= WHAT YOU SHOULD DO =
The required output is all lines below that contain the word "共产党接管前夕的中国".

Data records

——————

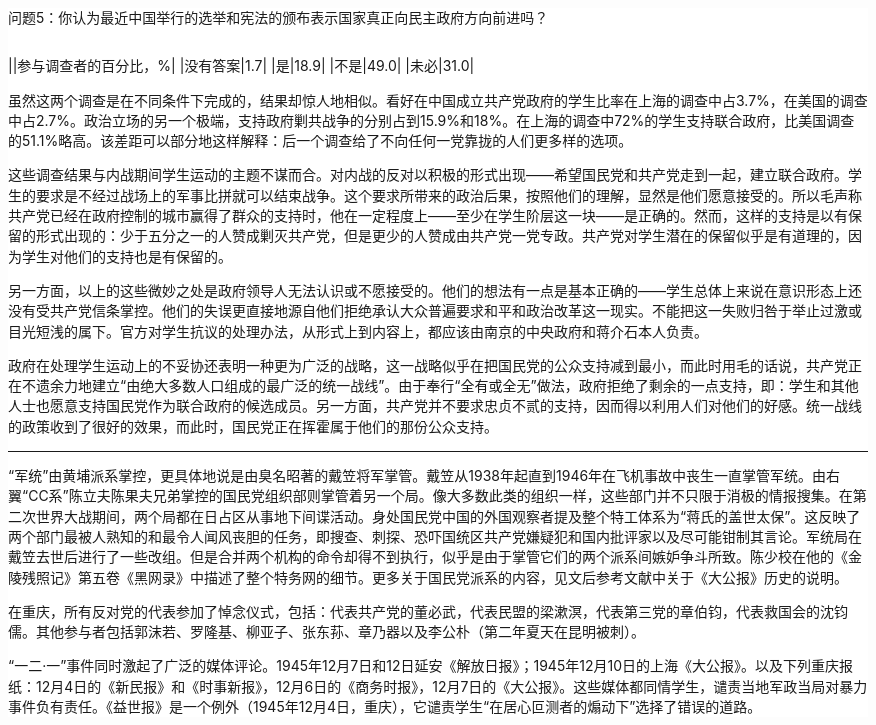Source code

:   

问题5：你认为最近中国举行的选举和宪法的颁布表示国家真正向民主政府方向前进吗？

|   |   |
|---|---|
 
||参与调查者的百分比，%|
|没有答案|1.7|
|是|18.9|
|不是|49.0|
|未必|31.0|

虽然这两个调查是在不同条件下完成的，结果却惊人地相似。看好在中国成立共产党政府的学生比率在上海的调查中占3.7%，在美国的调查中占2.7%。政治立场的另一个极端，支持政府剿共战争的分别占到15.9%和18%。在上海的调查中72%的学生支持联合政府，比美国调查的51.1%略高。该差距可以部分地这样解释：后一个调查给了不向任何一党靠拢的人们更多样的选项。

这些调查结果与内战期间学生运动的主题不谋而合。对内战的反对以积极的形式出现——希望国民党和共产党走到一起，建立联合政府。学生的要求是不经过战场上的军事比拼就可以结束战争。这个要求所带来的政治后果，按照他们的理解，显然是他们愿意接受的。所以毛声称共产党已经在政府控制的城市赢得了群众的支持时，他在一定程度上——至少在学生阶层这一块——是正确的。然而，这样的支持是以有保留的形式出现的：少于五分之一的人赞成剿灭共产党，但是更少的人赞成由共产党一党专政。共产党对学生潜在的保留似乎是有道理的，因为学生对他们的支持也是有保留的。

另一方面，以上的这些微妙之处是政府领导人无法认识或不愿接受的。他们的想法有一点是基本正确的——学生总体上来说在意识形态上还没有受共产党信条掌控。他们的失误更直接地源自他们拒绝承认大众普遍要求和平和政治改革这一现实。不能把这一失败归咎于举止过激或目光短浅的属下。官方对学生抗议的处理办法，从形式上到内容上，都应该由南京的中央政府和蒋介石本人负责。

政府在处理学生运动上的不妥协还表明一种更为广泛的战略，这一战略似乎在把国民党的公众支持减到最小，而此时用毛的话说，共产党正在不遗余力地建立“由绝大多数人口组成的最广泛的统一战线”。由于奉行“全有或全无”做法，政府拒绝了剩余的一点支持，即：学生和其他人士也愿意支持国民党作为联合政府的候选成员。另一方面，共产党并不要求忠贞不贰的支持，因而得以利用人们对他们的好感。统一战线的政策收到了很好的效果，而此时，国民党正在挥霍属于他们的那份公众支持。

---

[^1]:  在学生运动最风生水起的学校，不仅当局安插耳目和特务，而且由同情政府的学生（特别是三青团员）组织和领导学生运动，竞选学生职务以及诸如此类。在大多数学校，所有学生参加的学生自治联合会干部的定期选举引起了广泛兴趣。另外一个知情者回忆了亲政府学生在他所在的中学（地处福建）的尴尬境地。最有才华以及最踊跃的学生领袖都是对政府和战争不满的，几乎总是能在竞选时获得大多数学生的支持。右翼分子绝少取得学生会的控制权（1969年春夏进行的采访）。中国的中学相当于美国的高级中学，但是大多是六年制，前三年为初中，后三年为高中。

[^2]:  毛泽东：《蒋介石政府已处在全民的包围中》，《毛泽东选集》第四卷，第135页。可参见人民出版社1991年版《毛泽东选集》第四卷，第1224—1225页。以下涉及《毛泽东选集》的内容均用括号标示人民出版社1991年版相应页码。

[^3]:  这节对“一二·一运动”的描写参考了以下著作：胡麟：《一二·一的回忆》，第1—70页；王念昆：《学生运动史要讲话》，第64—73页；《青年生活》，第1卷第1期，1948年12月；杨叶编：《中国学生运动的故事》，第23—33页；阿喆：《中国现代学生运动简史》，第108—123页；罗伯特·佩恩（Robert Payne）：《觉醒的中国》，第200—260页；延安《解放日报》，1945年11月、12月、1946年1月。

[^4]:  西南联大是三所北方大学战时的联合体。这三所大学是北京大学、清华大学、南开大学。它们迁至西南来逃避日本的侵占。西南联大通常被简称为“联大”。

[^5]:  民盟建立于1941年，重组于1944年，由下列团体在第二次世界大战末期组成：中国青年党、第三党、国家社会党（在1946年重组为民主社会党）、救国会、中华职业教育社、由梁漱溟创建的乡村建设协会以及很多无党派人士。这些不同的集团都对国民党颇有微词，期待改良，虽然是温和的、非革命的改良。民盟建立联合政府和停止内战的要求激怒了政府，后者最终在1947年10月以“串通共产党”的名义解散了民盟。见钱端升：《中国的政府与政治》，第350—362页；范力沛（Lyman Van Slyke）：《敌人与朋友：中国共产党历史上的统一战线》，第171—181页。

[^6]:  重庆《和平日报》，1945年11月12日。

[^7]:  在会议上发言的教授为钱端升，他是曾就读于哈佛的政治学教授，有国民党背景（有人说他是一个国民党党员，而又有一些人说他只是在政府担任了低级别职位），尽管如此，他经常批评政府；当时加入国家社会党的社会学家费孝通，以及潘大逵。第四位教授的身份不确定。胡麟提到他的时候说是直言不讳的左派吴晗。但是佩恩（《觉醒的中国》，第203页）认为第四位教授是更为保守的经济学家伍启元——就像钱一样，虽然自己是国民党的一分子，却经常批评该党。1945年11月29日的《新华日报》在一篇从昆明通过航空信发来的长篇报告中，同样认为第四位演讲者是伍启元。据说他演讲的内容是《关于财经形势与内战的关系》，他说中国已经无法承担打一场内战了，因为国家的财政和经济结构将被毁坏，中国将失去成为现代工业化国家的机会。

[^8]:  实际上有两个特务组织。二者虽然以各自的前身为基础，但都正式成立于1938年。关于神秘的王姓男子属于哪个组织，没有确切的信息来源。其中一个是军事委员会调查统计局，另外一个是国民党中央执行委员会调查统计局。这两个组织都拥有覆盖全国的、广泛的、互相竞争的情报收集网络，但是最终都对蒋介石负责。他们各自的工作范畴没有精确定义，有的时候发生重合。至少在理论上，前者专注于军事而后者专注于国民党党内和党外的民事管理，包括经济、劳工、教育和文化事务。

“军统”由黄埔派系掌控，更具体地说是由臭名昭著的戴笠将军掌管。戴笠从1938年起直到1946年在飞机事故中丧生一直掌管军统。由右翼“CC系”陈立夫陈果夫兄弟掌控的国民党组织部则掌管着另一个局。像大多数此类的组织一样，这些部门并不只限于消极的情报搜集。在第二次世界大战期间，两个局都在日占区从事地下间谍活动。身处国民党中国的外国观察者提及整个特工体系为“蒋氏的盖世太保”。这反映了两个部门最被人熟知的和最令人闻风丧胆的任务，即搜查、刺探、恐吓国统区共产党嫌疑犯和国内批评家以及尽可能钳制其言论。军统局在戴笠去世后进行了一些改组。但是合并两个机构的命令却得不到执行，似乎是由于掌管它们的两个派系间嫉妒争斗所致。陈少校在他的《金陵残照记》第五卷《黑网录》中描述了整个特务网的细节。更多关于国民党派系的内容，见文后参考文献中关于《大公报》历史的说明。

[^9]:  重庆《中央日报》，1945年12月6日。

[^10]:  重庆《和平日报》，1945年12月5日。

[^11]:  佩恩：《觉醒的中国》，第221—222页；梁漱溟和周新民同样提到李和关当时掌管省内事务，见《李闻案调查报告书》，第8页。

[^12]:  根据1945年12月9日重庆《新华时报》刊登的12月6日从昆明航寄的通讯。

[^13]:  遇害学生纪念委员会编：《“一二·一”民主运动纪念集》。

在重庆，所有反对党的代表参加了悼念仪式，包括：代表共产党的董必武，代表民盟的梁漱溟，代表第三党的章伯钧，代表救国会的沈钧儒。其他参与者包括郭沫若、罗隆基、柳亚子、张东荪、章乃器以及李公朴（第二年夏天在昆明被刺）。

“一二·一”事件同时激起了广泛的媒体评论。1945年12月7日和12日延安《解放日报》；1945年12月10日的上海《大公报》。以及下列重庆报纸：12月4日的《新民报》和《时事新报》，12月6日的《商务时报》，12月7日的《大公报》。这些媒体都同情学生，谴责当地军政当局对暴力事件负有责任。《益世报》是一个例外（1945年12月4日，重庆），它谴责学生“在居心叵测者的煽动下”选择了错误的道路。

[^14]:  警备总司令关麟徵在接受罗伯特·佩恩的采访时坚称联大有共产党势力，但是无法提供确切的信息（《觉醒的中国》，第214页）。《观察》上的一篇文章在一年后同样断言联大当时有共产党，但是给不出数字或身份详情。见《西南联大任务完成，化整为零》，载于1946年10月5日《观察》第17页。1973年，在香港的一名左翼知情人声称联大的自治联合会的学生干部中有亲共学生。关于延安的声援，见1945年11月24日、29日、30日的《解放日报》，均为头版。1945年12月12日，第4版。

[^15]:  重庆《新华日报》，1945年12月5日。

[^16]:  比如，梁漱溟和周新民在他们对李公朴和闻一多被刺的报告上，赞扬在龙云统治下“各种密探”还有些顾忌，而从中央政府接管以来，他们变得肆无忌惮。龙主席并不喜欢中央政府，对中央政府的批评者很宽容。

[^17]:  该章节参照了华北学生运动小史编辑委员会所编的《华北学生运动小史》，第12页—32页；《1948年手册》，第57—58页；胡恩泽编：《回忆第三次国内革命战争时期的上海学生运动》，第16—19页；瑟斯顿·格里格斯（Thurston Griggs）：《在华美国人：中国人的一些看法》，第7—14页；美国国务院编：《美国的外交关系》（1947年，远东中国卷），第1—6页。延安《解放日报》，延安电台广播（收入《参考消息》）；以及一般中文报刊（收入国统区各大城市的《中国新闻评论》）。

[^18]:  谢伟思：《中国白皮书》第2卷，第694页。该数字为1945年底数据，较峰值已有减少。

[^19]:  同上，第1卷，第225—229、311—312、354页；同时见美国国务院编：《美国的外交关系》（1945年，远东中国卷），第527—721页。

[^20]:  上海《文汇报》和《新闻报》，1946年11月5日；上海《大公报》，1946年11月6日；南京《新民报》，1946年11月5日；南京《中国日报》，11月6日。

[^21]:  从下面总数字中可以看出活跃在本次和以后的示威活动中的学生所占比率。在1947—1948年，北平有153472名学生，18332名为高校学生，39524为中学学生。国立北京大学有3537名学生（1948年1月12日，上海《申报》）。全国最大的学校是位于南京的国立中央大学，在1946年末有4500名学生。1946年下半年教育部数据显示：全国182所高校共有学生80646人，教师18094人。中学总计3745所，学生1163116人，教师90635人（1946年11月13日，上海《申报》）。

[^22]:  《杜鲁门总统关于美国对华政策的声明》，《中国白皮书》，第2卷，第694页。

[^23]:  邹谠：《美国在中国的失败（1941—1950年）》，第444页；埃德蒙·克拉伯：《二十世纪中国》，第279页。

[^24]:  陈雷编著：《向炮口要饭吃》，第1—134页；华北学生运动小史编辑委员会编：《华北学生运动小史》，第33—89页；《1948年手册》，第58—61页；胡恩泽编：《回忆第三次国内革命战争时期的上海学生运动》，第21—41页；王念昆：《学生运动史要讲话》，第82—86页；美国国务院编：《美国的外交关系》（1947年），第131—190页。涉及的时期亦见：上海《观察》、香港《时代批评》以及《中国新闻评论》各种报道所覆盖的国统区城市的报刊。


[^25]:  《文汇报》，上海，1947年4月29日和30日，《大公报》，上海，1947年4月29日和5月14日。关于紧急经济改革项目，见下第四章。
[^26]:  可以参考1947年全国预算宣布后不久《大公报》的社论：上海《大公报》，1946年12月24日。
[^27]:  在中国，大约2/3的学院和大学是国立的。根据一份1947年的报告，有公立高校122所（中央办的有72所，省办的有50所）以及私立高校58所（天津《大公报》，1947年7月10日）。
[^28]:  三民主义青年团，通常简称为“三青团”，作为国民党的青年组织成立于1938年。初衷是招募年轻人入党，领导权却仍握在老一代手中。青年团的具体任务是在学校内宣传国民党的政策，力图控制学生组织，这让国内的年轻知识分子不满，继而反对该组织。“三青团”于1947年9月反饥饿反内战运动结束后的一段时间内被国民党合并，不再以正式自治的组织形式存在。见钱端升：《中国的政府与政治》，第126—128页。
[^29]:  组建青年军的计划公布于1944年，它由9个精锐师组成，成员均是大学和中学的学生和毕业生志愿者。该军队在第二次世界大战结束后的几个月成立。中国的学生不必服兵役，所以有必要使之成为一支志愿军队。
[^30]:  很多年以后，李宗仁称这是事实，他在北平只是一个傀儡。当他在1945年秋接任北平行辕主任一职时，李宗仁发现自己没有办法对从重庆飞来的接收人员行使管理权。特别是对戴笠的秘密机构，李宗仁心存芥蒂，认为戴对多起非法拘捕和虐杀几名师范大学学生负有责任。据李说，戴只听命于蒋介石，北京的秘密警察头目马汉三，按戴的个人指令进行工作。见李宗仁口述、唐德刚撰写：《李宗仁回忆录》，第43章，第1—5页、第18—23页。
[^31]:  报社密集报道了学生运动以及政府为让学生噤声而采取的措施。其中最持久的关注来自天津版的《大公报》。与上海的姐妹版不同，它明确支持1947年5月的学生示威。实行新闻审查前，报纸发表了不少于14篇支持学生的社论、3篇专稿、数篇关于外地学运发展电讯和北方学运新进展的全面报道。报纸的主编、负责上海版的王芸生，此时正在华北旅行。5月15日、16日和17日，他在北大、清华和燕京大学作演讲。他在天津也作了至少六场演讲（还有两场在天津《大公报》编辑人员内部会议中所作的演讲）。在南京大学，他敦促学生将他们的运动扩展到工商界中去。在一位持同情态度的观察者看来，报纸的直率立场和王芸生的态度对知识分子阶层有相当影响，并对1947年5月平津地区学生示威的高潮有一定推动作用。见王水：《北方学运的源源本本》，1947年6月21日《观察》，第20页。
[^32]:  陈雷编著：《向炮口要饭吃》，第25—26页。
[^33]:  美国驻北平领事馆，1949年2月3日陕北新华广播电台。
[^34]:  尽管政府发出命令，责成其立即解散，该联合会依旧试图公开活动。当年夏天几个城市进行的声援学生运动就是以该联合会的名义组织的。而且，在北平，运动的名誉顾问是北大、清华和燕京大学的校长。虽然市府官员宣布运动为非法，他们并没有采取一致的行动来阻止声援运动。在北平筹到的约5亿新法币被分发给约1500名穷困学生。虽然与华北学生联合会有频繁联系的学生不断受到警察骚扰，联合会并没有遭到禁止。
[^35]:  青年部的建立是为了在1947年9月——三民主义青年团重组并与国民党合并后，协调青年工作。这很明显是为了使得国民党的青年工作在1947年5月——此时示威和对青年团的批评正在兴头上——之后，更加有效地展开和减少对立面。
[^36]:  张东荪：《开除·解聘·保送》，载于《时代批评》，1947年10月16日，第31页；文琪：《张东荪讲“南行见闻”》，《时代批评》，1947年9月16日，第23—24页；郝稼：《中大学生自治运动的新阶段》，1948年5月1日《观察》，第16—17页。
[^37]:  在三篇尖锐的社论中，《观察》编辑储安平宣布了对学生的声援，心痛他们遭到的暴力，谴责引起示威的政府。1947年5月24日，《观察》，第3—4页；5月31日，第3—4页、第5—7页。
[^38]:  华北学生运动小史编辑委员会编：《华北学生运动小史》，第69—74页。这份有趣但有些散乱的评论发表于1948年，包含了一篇对北方运动不足之处的长篇评论，并提出这些不足之处的很多地方都已改正。书中指出：会议过分繁多，拖沓，冗长。领袖与普通学生联系不足，以致很多人都不知道发生了什么。比如很多人不知道反饥饿反内战联合会和中华全国学生联合会的分别。5月18日北平街头宣传活动准备不足，以至于一支宣传队被青年军袭击后，其他队没有被通知到，所以没有避开同一区域。还有，北平和南京的学生对士兵和警察的态度是错误的。他们的宣传充斥着“学生气”，不停地强调战争使得老百姓吃不到白米，因为大米都用来养兵了。这激怒了士兵和警察，引发了不必要的暴力。报道告诫，正确的态度应该是学生不要与这些应征入伍、为谋生而工作的人产生争执。真正的斗争对象是统治者。
[^39]:  这篇对反美示威和在此之前的反迫害反饥饿运动的概述依据：章回编：《上海近百年革命史话》，第201—208页；胡恩泽编：《回忆第三次国内革命战争时期的上海学生运动》，第41—56页；《1949年手册》第112—118页；阿喆：《中国现代学生运动简史》，第158—173页；《中国白皮书》，第1卷，第276—277页、第387—390页和第2卷第869—871页、第901—919页；同时期的《观察》。
[^40]:  《北平学生又被捕》，《观察》，1948年2月28日，第1、18页。灌水包括将水管强制插入罪犯的喉咙，等到肚子变得膨胀后，有人在上面踩，直到水从身体两头流出来为止。老虎凳审问是指受害人坐在一张凳子上，腿放在另一张凳子上。重物随后被放在膝盖上直到关节向后弯曲。中国警方据说从日本人那里学到了这些方法（根据提供消息者的说法）。
[^41]:  [[part0005_split_003.html#P2\|参见此处]] 。
[^42]:  王芸生：《麦克阿瑟手上的一颗石子》，《国讯周刊》（由职业教育社的领导人黄炎培出版）第433号；1947年10月16日上海《大公报》转载。
[^43]:  该集团更多信息以及其与大公报的联系，见书后关于征引文献的说明。
[^44]:  上海《新民晚报》，1948年6月13日。
[^45]:  在内战时期，有一些报道提到富同情心的朋友和教授帮助黑名单上的学生躲避警察的搜捕。一部分这样的学生的确逃到了共产党一边。事实上，几乎每个人都认识那么一个或几个人，为了防止被国民党警方逮捕逃到了共区。传教士教育家赖朴吾（Ralph Lapwood）讲了一个典型的故事。1948年夏，他回到燕京大学。8月份，警察加紧了对学生的监视，据泄露的风声说有38名燕京学生的名字在黑名单上。大学的代理校长将警察挡在寝室之外，38名学生得以逃脱。据作者个人所知道的，他的朋友刘适，一位名列黑名单的学生领袖及基督徒，在校园藏身3天后，逃进了附近的共区（赖朴吾（Ralph Lapwood）、齐兰畦（Nancy）：《亲历中国革命》，第37—38页）。
[^46]:  毛泽东：《中国革命和中国共产党》，《毛泽东选集》第二卷，第322页（第642页）。
[^47]:  毛泽东：《一九四六年解放区工作的方针》，《毛泽东选集》第四卷，第78页（第1174页）。“民主运动”这个词被共产党用来指代发生在国统区的所有民众抗议活动。它包括了学生和其他人的反内战示威及对国民党统治之其他方面的抗议。比如，在1945年下半年，重庆、成都和昆明发生一系列事件，涉及学生抗议政治当权者及学校当局的学术政策。延安将其总结为“在国民党压迫下的学生民主运动。”见延安《解放日报》，1945年11月24日，第3页。
[^48]:  延安《解放日报》，1945年12月12日，第4页。
[^49]:  延安《解放日报》，1947年1月9日，第1页。
[^50]:  毛泽东：《目前形势和我们的任务》，《毛泽东选集》第四卷，第170页（第1257页）。
[^51]:  共产党对学生和知识分子的更深一层讨论，见第六章和第九章。
[^52]:  台湾官方和非官方的场合仍然继续坚持该指控。见“司法行政部调查署”编：《共匪学运工作的剖析》；王健民：《中国共产党史稿》第三编，第552—558页。
[^53]:  王念昆：《学生运动史要讲话》；胡恩泽编：《回忆第三次国内革命战争时期的上海学生运动》。
[^54]:  一名学生一直以来不明就里，直到两年之后约20名学生在台北的台湾大学因为唱了这些歌曲中的其中一首《歌唱春天的到来》而被逮捕，才恍然大悟。“春天的到来”这一概念长时间以来被用作象征一个新社会和一个新中国的到来。但是在这首歌中，共产党用它来象征他们自己的胜利。（这些回忆来自1969年春季和夏季的访问）
[^55]:  根据1945年中国共产党党章，任何具有50名或以上党员的村子以及任何具有100名或以上党员的工厂、机关及学校应建立党总支。然而这并不意味着交大有100名共产党员，因为党章记载的党组织规则在地下党组织的案例中可以被变通执行。见1945年中国共产党党章第50条和第54条。党章的英文翻译见唐盛镐（Peter S. H. Tang）的《今日的共产主义中国：年表和文献补遗》，纽约：普拉格出版社（Praeger），1958年。
[^56]:  出自华东人民出版社编辑重印的一篇文章《在斗争里壮大》，第86—100页。据报道，在美国的中国学生中，共产党活动有相似的模式。比如，一位作家能够在威斯康星大学150名中国学生中说出两名共产党员的名字。（罗伯特·洛（Robert Loh）口述，汉弗莱·埃文斯（Humphrey Evans）整理：《逃离红色中国》，第35页）
[^57]:  美国驻北平领事馆译陕北新华广播电台讯，1949年2月3日。
[^58]:  上海《大公报》，1949年5月28日；1949年5月29日北平普通话广播（《每日报道》，5月31日）。
[^59]:  佩恩：《觉醒的中国》，第222页。
[^60]:  谢伟思：《中国白皮书》，第2卷，第842页。
[^61]:  北平《新路》，1948年8月28日。
[^62]:  上海《中建评论》，1948年9月5日。
[^63]:  《观察》，1948年9月4日，第3页；教授张志让在1948年9月18日《观察》第3页表达了相似的观点。
[^64]:  案件关于该情节的背景在萧扬的《浙大学生被捕惨死案》中有描述。《观察》，1947年11月8日，第16页。
[^65]:  “于子三案”受到广泛的报纸报道。这段的描述依据：上海《大公报》，1947年11月2日；上海《中央日报》，11月21日；上海《新闻报》，11月20日；上海《新闻报》，1948年1月8日。
[^66]:  关于这段时期见易社强（John Israel）：《中国学生的民族主义（1927—1937）》，第五章和第六章。
[^67]:  余才友：《谈今天的学生》，《观察》，1948年4月24日，第17页。
[^68]:  这些论点出现在该时期自由主义的报纸和期刊上。老一代人对国民党统治，包括对政府干涉学术事务的评价，在后面第五章有论述。
[^69]:  虽然日本占领和1947年春经济崩溃也许对我们讨论的时期内学生运动的发展可能有影响，但是他们不能充分解释上海青年相对更激进的原因。这一现象也存在于1949年之后党内知识分子中间。对上海知识分子来说，他们所处的环境中一定有更深层次的原因在起作用，可能与上海是全国主要的工业中心有关，但是真实原因有待更细致的分析。
[^70]:  上海《申报》，1947年7月19日；上海《大公报》，1948年6月15日。
[^71]:  关于本问题的敏感回答见费孝通《没有安排好的道路》，《观察》，1947年5月3日，第6—7页；同时见天津《大公报》，1947年7月10日。
[^72]:  鲍大可对陈立夫做的采访透露了逮捕学生的原因。后者是国民党组织部长和实力雄厚的“CC系”领袖。显然，政府领导不仅授权他们震慑学生，而且真的相信，如果“真正”的共产党能被逮捕，运动就在掌控中了。（《共产党接管前夕的中国》，第50页）
[^73]:  毛泽东：《目前形势和我们的任务》，《毛泽东选集》第四卷，第170页（第1256页）。
[^74]:  一位北京大学学生在1948年3月告诉鲍大可：在北大，至少50%的学生同情共产党，认为它比国民党好。但是在前不久，大使司徒雷登告诉鲍大可，70%—95%的学生反对中国的共产主义——虽然他承认反对政府的学生的比率也在这个水平上（《共产党接管前夕的中国》，第46—47页）。迪尔曼·德丁（Tillman Durdin）在1948年年中估计有70%的北平大学生“支持”中国共产党，但是在前一年这个数字为大约50%（1948年6月20日《纽约时报》）。
[^75]:  上海《东南日报》，1948年12月24日。
[^76]:  调查结果转载于1948年7月17日《观察》，第8—9页。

——————

= RESULT BELOW =
[^72]:  鲍大可对陈立夫做的采访透露了逮捕学生的原因。后者是国民党组织部长和实力雄厚的“CC系”领袖。显然，政府领导不仅授权他们震慑学生，而且真的相信，如果“真正”的共产党能被逮捕，运动就在掌控中了。（《共产党接管前夕的中国》，第50页）
[^74]:  一位北京大学学生在1948年3月告诉鲍大可：在北大，至少50%的学生同情共产党，认为它比国民党好。但是在前不久，大使司徒雷登告诉鲍大可，70%—95%的学生反对中国的共产主义——虽然他承认反对政府的学生的比率也在这个水平上（《共产党接管前夕的中国》，第46—47页）。迪尔曼·德丁（Tillman Durdin）在1948年年中估计有70%的北平大学生“支持”中国共产党，但是在前一年这个数字为大约50%（1948年6月20日《纽约时报》）。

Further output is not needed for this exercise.